Read: Exodus 32:21-32
This world is in desperate need of Christians who have a burden for souls. Yet many of Christ’s followers are complacent about the fate of the lost and the need of pointing them to the Saviour. David Augsburger wrote in his book Witness is Withness, “we must have a passion born of compassion.” He went on to give some examples: “It is the cry of John Knox, ‘Give me Scotland or I die’; of George Whitefield, ‘Give me souls, or take my soul’; of David Brainerd, ‘I care not where I go or how I live or what I endure so that I may save souls. When I sleep, I dream of them; when I awake, they are first in my thoughts.’ Brainerd continued, ‘No amount of scholastic attainment, of able and profound exposition, of brilliant and stirring eloquence can atone for the absence of a deep, impassioned, sympathetic love of human souls.’”
There is much to learn from Moses in our Scripture portion for today.

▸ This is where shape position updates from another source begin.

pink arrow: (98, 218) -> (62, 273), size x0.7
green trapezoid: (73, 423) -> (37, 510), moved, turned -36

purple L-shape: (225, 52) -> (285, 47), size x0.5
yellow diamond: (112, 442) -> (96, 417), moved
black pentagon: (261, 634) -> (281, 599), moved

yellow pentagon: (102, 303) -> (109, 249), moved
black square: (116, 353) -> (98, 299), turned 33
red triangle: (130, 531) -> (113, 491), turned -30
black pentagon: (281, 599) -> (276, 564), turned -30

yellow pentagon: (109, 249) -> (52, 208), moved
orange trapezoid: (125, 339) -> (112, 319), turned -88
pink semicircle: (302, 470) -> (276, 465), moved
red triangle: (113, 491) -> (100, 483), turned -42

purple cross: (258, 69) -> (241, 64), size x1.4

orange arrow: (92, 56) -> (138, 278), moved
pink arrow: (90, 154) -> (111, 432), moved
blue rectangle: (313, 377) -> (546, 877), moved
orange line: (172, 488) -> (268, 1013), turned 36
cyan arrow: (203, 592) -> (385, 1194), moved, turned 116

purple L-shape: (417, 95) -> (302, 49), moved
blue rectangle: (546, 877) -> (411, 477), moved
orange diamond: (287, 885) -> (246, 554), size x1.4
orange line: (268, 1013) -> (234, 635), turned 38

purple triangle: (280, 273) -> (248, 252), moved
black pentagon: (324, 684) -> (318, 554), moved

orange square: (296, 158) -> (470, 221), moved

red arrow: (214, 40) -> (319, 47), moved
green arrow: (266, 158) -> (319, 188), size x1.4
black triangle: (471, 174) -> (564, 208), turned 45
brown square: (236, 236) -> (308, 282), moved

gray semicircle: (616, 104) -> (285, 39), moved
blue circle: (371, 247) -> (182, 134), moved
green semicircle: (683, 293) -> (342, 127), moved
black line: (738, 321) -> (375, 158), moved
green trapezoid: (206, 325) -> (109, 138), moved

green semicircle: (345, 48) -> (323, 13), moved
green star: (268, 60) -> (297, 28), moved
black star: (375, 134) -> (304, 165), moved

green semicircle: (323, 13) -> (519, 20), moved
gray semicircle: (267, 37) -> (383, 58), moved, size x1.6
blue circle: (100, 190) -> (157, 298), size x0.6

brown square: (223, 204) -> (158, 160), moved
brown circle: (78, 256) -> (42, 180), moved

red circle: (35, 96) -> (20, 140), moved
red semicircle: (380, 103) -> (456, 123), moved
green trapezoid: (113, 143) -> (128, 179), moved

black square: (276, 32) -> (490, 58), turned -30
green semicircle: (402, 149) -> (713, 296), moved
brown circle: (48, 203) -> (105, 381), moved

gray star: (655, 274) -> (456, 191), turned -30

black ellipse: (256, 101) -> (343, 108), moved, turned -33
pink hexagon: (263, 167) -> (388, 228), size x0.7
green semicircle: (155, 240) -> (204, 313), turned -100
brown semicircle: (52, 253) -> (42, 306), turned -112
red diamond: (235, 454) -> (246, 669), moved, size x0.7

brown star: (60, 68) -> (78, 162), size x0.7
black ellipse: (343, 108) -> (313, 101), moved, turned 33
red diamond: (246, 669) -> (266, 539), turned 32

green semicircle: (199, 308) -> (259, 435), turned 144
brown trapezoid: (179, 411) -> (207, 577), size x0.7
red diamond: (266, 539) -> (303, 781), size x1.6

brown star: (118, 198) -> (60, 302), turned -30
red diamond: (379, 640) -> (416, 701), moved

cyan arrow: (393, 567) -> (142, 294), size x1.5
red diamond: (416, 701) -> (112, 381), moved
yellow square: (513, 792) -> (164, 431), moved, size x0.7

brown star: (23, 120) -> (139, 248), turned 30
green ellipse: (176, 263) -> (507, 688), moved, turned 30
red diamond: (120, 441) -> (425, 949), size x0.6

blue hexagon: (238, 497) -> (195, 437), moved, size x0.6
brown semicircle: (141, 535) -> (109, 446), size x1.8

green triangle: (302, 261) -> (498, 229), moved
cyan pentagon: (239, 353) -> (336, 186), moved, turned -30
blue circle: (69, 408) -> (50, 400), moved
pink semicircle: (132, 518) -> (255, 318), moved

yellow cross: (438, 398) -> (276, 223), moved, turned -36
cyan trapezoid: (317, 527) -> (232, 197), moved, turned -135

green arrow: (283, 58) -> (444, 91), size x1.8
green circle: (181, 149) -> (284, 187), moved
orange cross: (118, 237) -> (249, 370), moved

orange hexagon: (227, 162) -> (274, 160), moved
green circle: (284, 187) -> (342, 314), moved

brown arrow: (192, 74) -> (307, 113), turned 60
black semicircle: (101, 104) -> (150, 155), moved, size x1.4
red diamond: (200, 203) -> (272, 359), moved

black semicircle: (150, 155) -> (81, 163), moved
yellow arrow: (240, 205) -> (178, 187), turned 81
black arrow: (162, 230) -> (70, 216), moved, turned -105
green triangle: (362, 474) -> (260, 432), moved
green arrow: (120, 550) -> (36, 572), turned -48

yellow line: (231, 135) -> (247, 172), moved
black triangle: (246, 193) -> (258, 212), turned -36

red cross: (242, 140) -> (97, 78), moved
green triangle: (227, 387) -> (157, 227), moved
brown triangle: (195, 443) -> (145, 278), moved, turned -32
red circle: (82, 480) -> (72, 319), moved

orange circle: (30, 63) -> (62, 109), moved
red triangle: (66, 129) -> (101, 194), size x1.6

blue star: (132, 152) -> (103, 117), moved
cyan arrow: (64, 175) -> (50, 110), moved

After speaking to the Lord about the great sin of the Israelites in making the golden calf, he made an unusual request. He asked, “Yet now, if You will forgive their sin—but if not, I pray, blot me out of Your book which You have written” (Exod. 32:32). What a great concern for the people of God! And what a great sacrificial request! He was willing to be blotted out if the people’s sin was not forgiven. Paul the apostle had a similar passion when he said, “For I could wish that I myself were accursed from Christ for my brethren” (Rom. 9:3).
What would it take to give us that kind of passion for souls? We need to contemplate more the awfulness and horror of hell. Then no one could keep us from warning men and women to flee from the wrath to come. The famous preacher Charles Spurgeon even said, “Have you no wish for others to be saved? Then you’re not saved yourself, be sure of that!” If we are saved, and if we are sure of that, then we definitely ought to have the sincere concern for others’ salvation.